Two: Pointing the problem out to the beleaguered husband to address is not likely to be very effective. He is probably already trying, and the fact that you’ve noticed his failure to successfully modify his wife’s conduct in public only adds to the poor guy’s grief. Be assured you are not telling him anything he doesn’t already know. By the time a woman has reduced herself to humiliating her husband in front of others on a regular basis, she is not about to listen to what he has to say when he opens the scriptures and takes her to Peter or Paul to correct her conduct.

Three: As for running to the pastor, assuming he is willing to broach the subject with the wife at all (I would be profoundly disinclined in his shoes), perhaps you may see some exterior modification to her conduct. She will not want the label of a “bad wife”. But you haven’t really addressed the underlying problem, which is attitudinal.

Four, and probably the most important of the bunch: Is it not the older women in the local church who bear the responsibility of training the young women to “love their husbands”? It seems to me a private word from a respected sister in Christ is far more likely to have a positive effect than any kind of clumsy, male-sponsored intervention. A woman who has practiced submitting to and building up her own husband over the years can highlight from personal experience the obvious advantage to that approach: it is vastly more effective than nagging, chiding or sniping. She can point to the positive results in her own marriage.

Running to the Pastor

Any woman who has ever tried it knows it to be true: a man who feels loved and respected is far more likely to go out of his way looking for ways to please his wife than the man who feels belittled and rejected. There is almost no way to go wrong by showing a man respect. It can only work in a woman’s favor. I suspect the only reason so many wives don’t realize this is that they imagine their husbands are motivated by the same fears and concerns they are. But with a few rare exceptions, men care far more about receiving the respect of our wives than about appearances and public opinion. We are also far, FAR more likely to respond to a carrot than a stick, which tends to inspire real males to double down on whatever they were doing. In any case, the tactic of tackling our differences while clothed in humility is thoroughly scriptural.

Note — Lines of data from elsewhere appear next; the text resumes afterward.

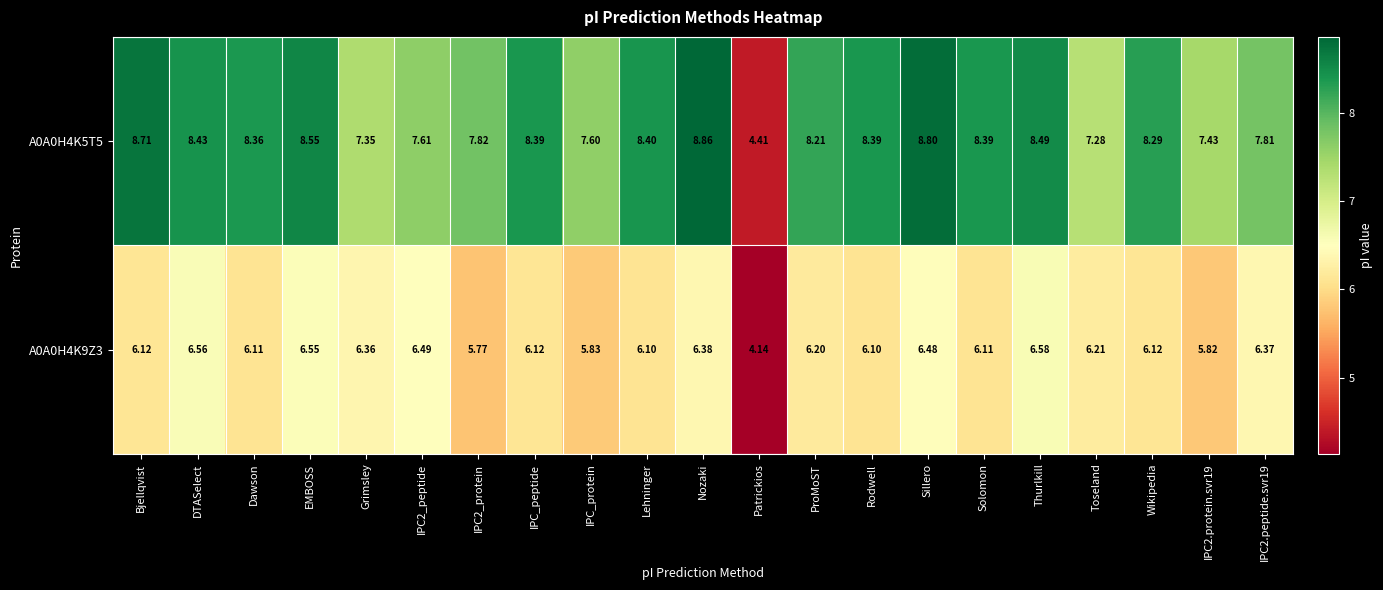

Where does the A0A0H4K9Z3 series first go above 6?

Bjellqvist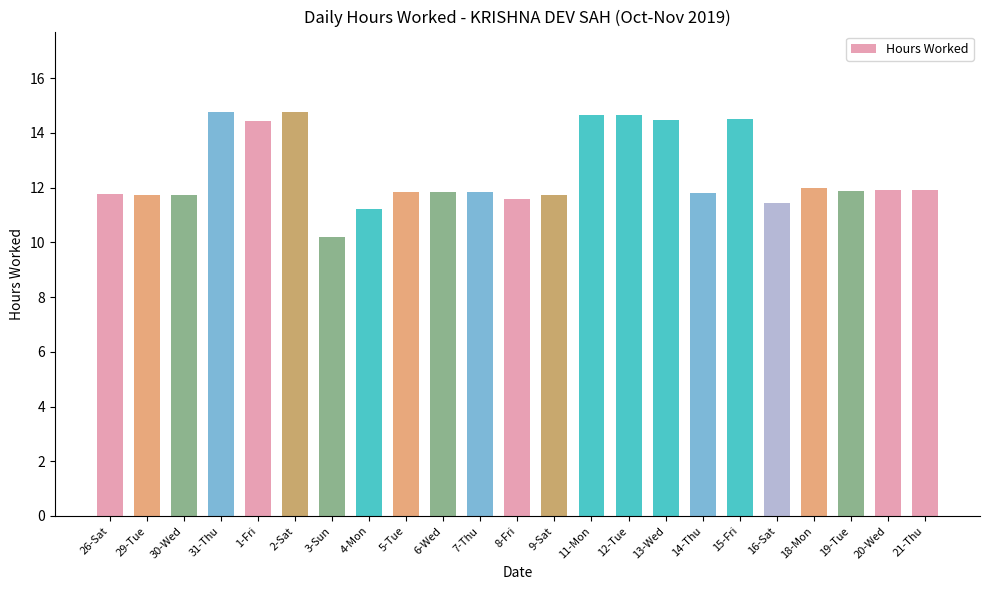

What is the sum of all values?

288.6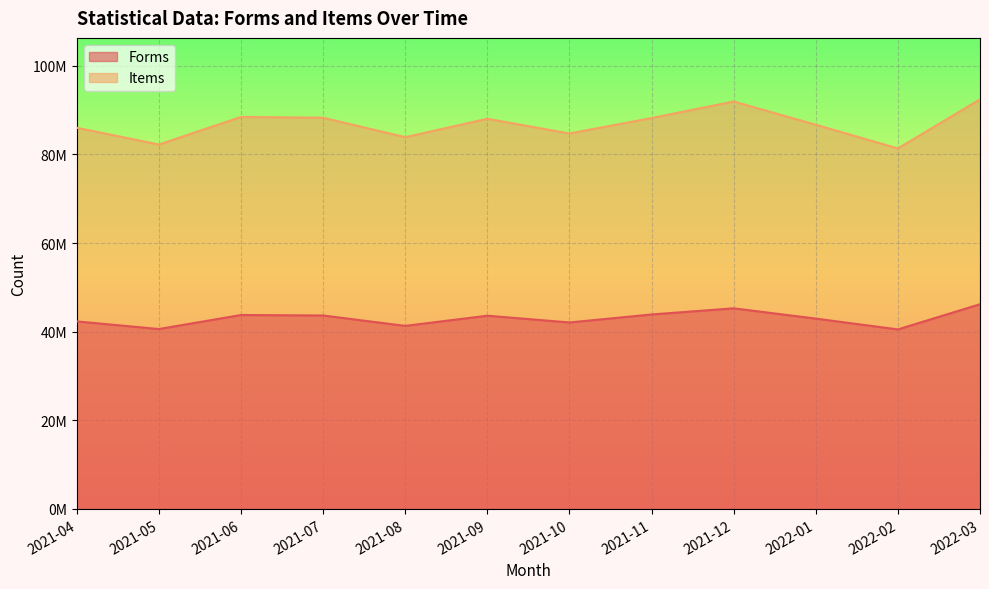

How many values in the Items series exceed 88035277?

5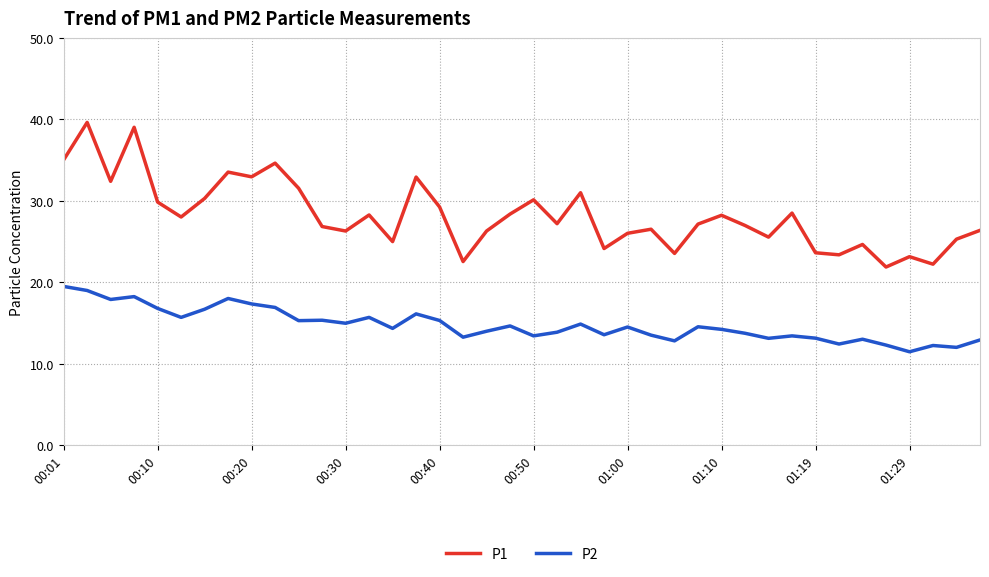

What is the minimum value shown in the chart?

11.5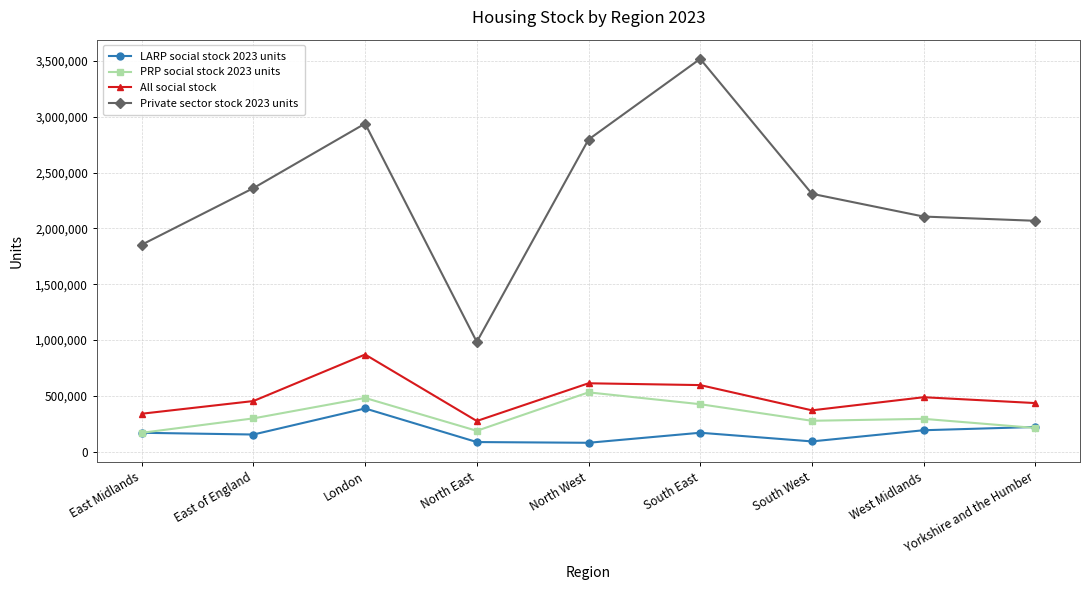

What are all the series names shown in the legend?

LARP social stock 2023 units, PRP social stock 2023 units, All social stock, Private sector stock 2023 units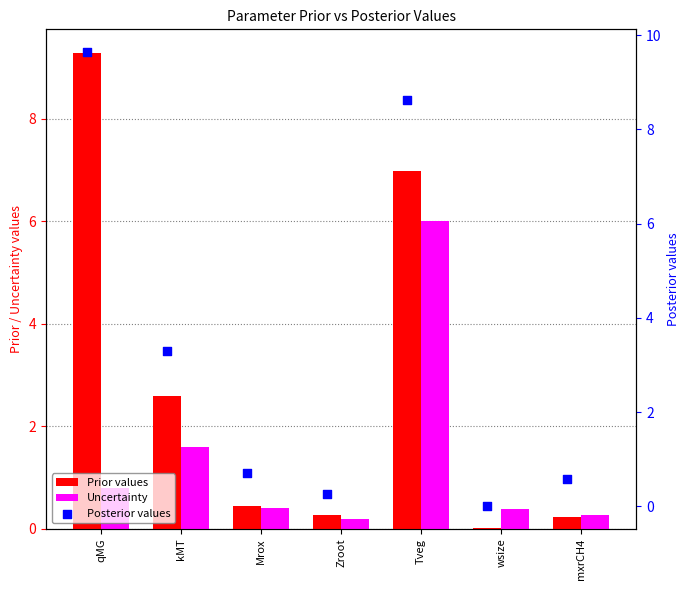

What are all the series names shown in the legend?

Prior values, Uncertainty, Posterior values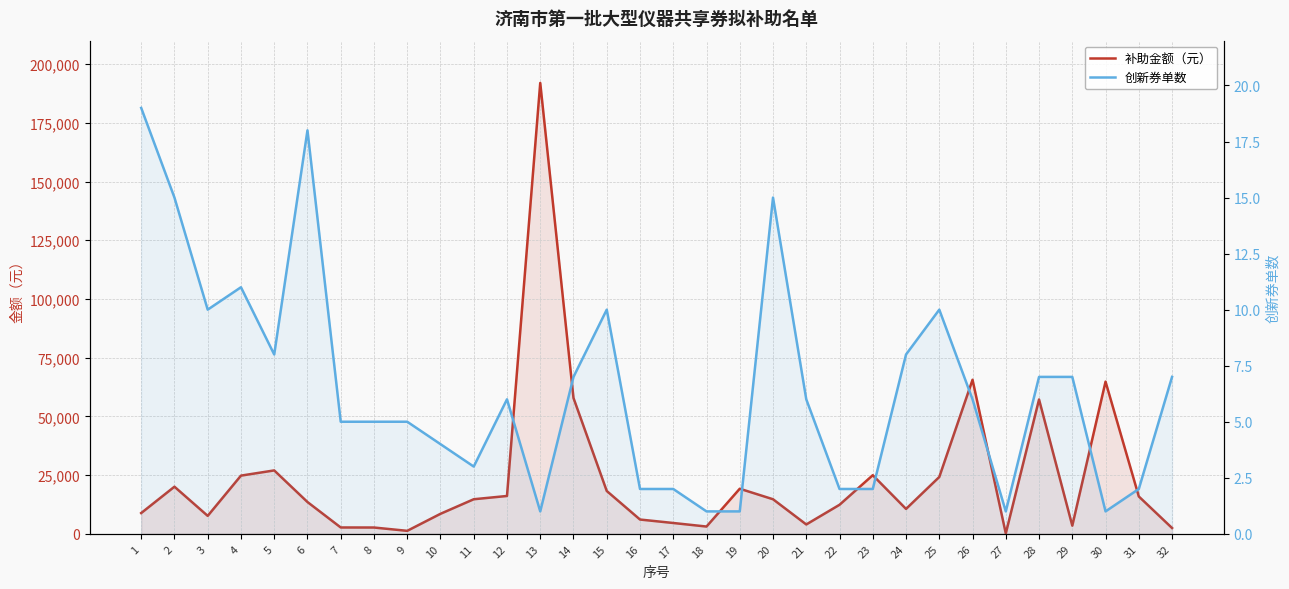

How many values in the 创新券单数 series are below 6?

15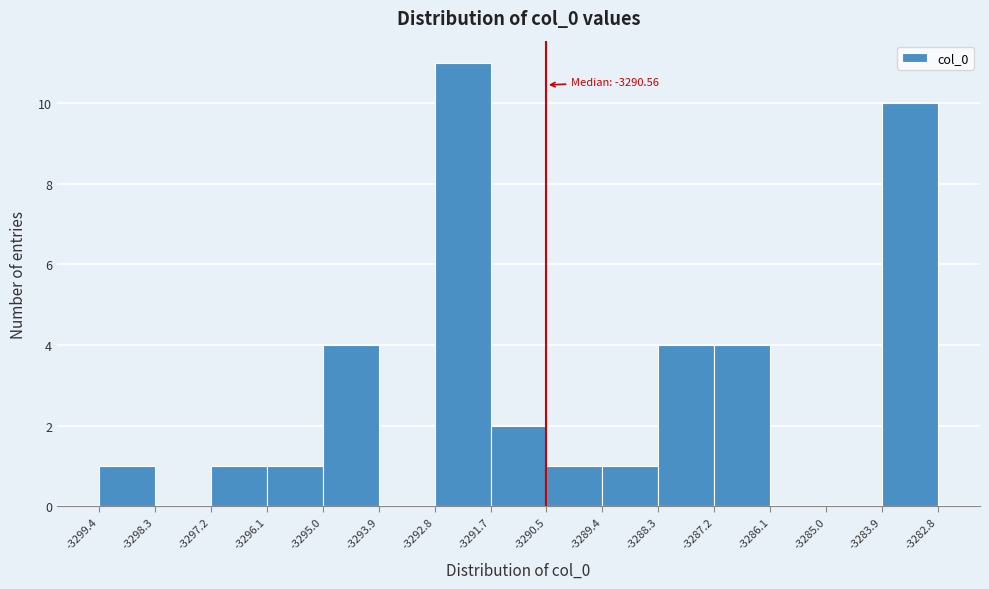

Over which range of the x-axis is the bar tallest?

-3292.8 to -3291.7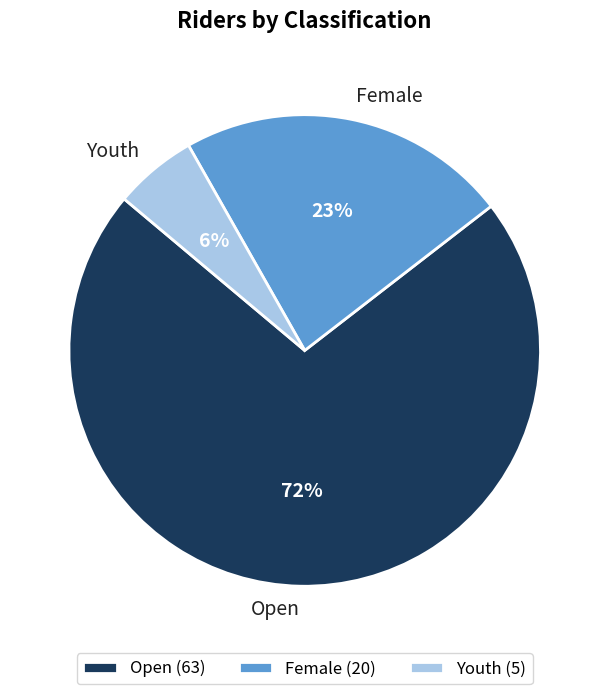

To the nearest percent, what is the combined percentage of Open and Female?

94%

In the end, I am convinced godly women handle such tricky situations best. Spiritual men can teach the basics from the pulpit by faithfully sticking to what the scriptures teach, and not losing courage in a climate that rejects “patriarchal” truth. But it takes a woman gifted in the art of rhetoric to translate time-tested spiritual principles into the nitty gritty of day-to-day interaction without compromise. I say if your church is fortunate enough to have a godly older woman you can call on to help out, why not let her have a go? You might be surprised at the results.

You will probably also be surprised how little you have to tell her about the problem. She will already know.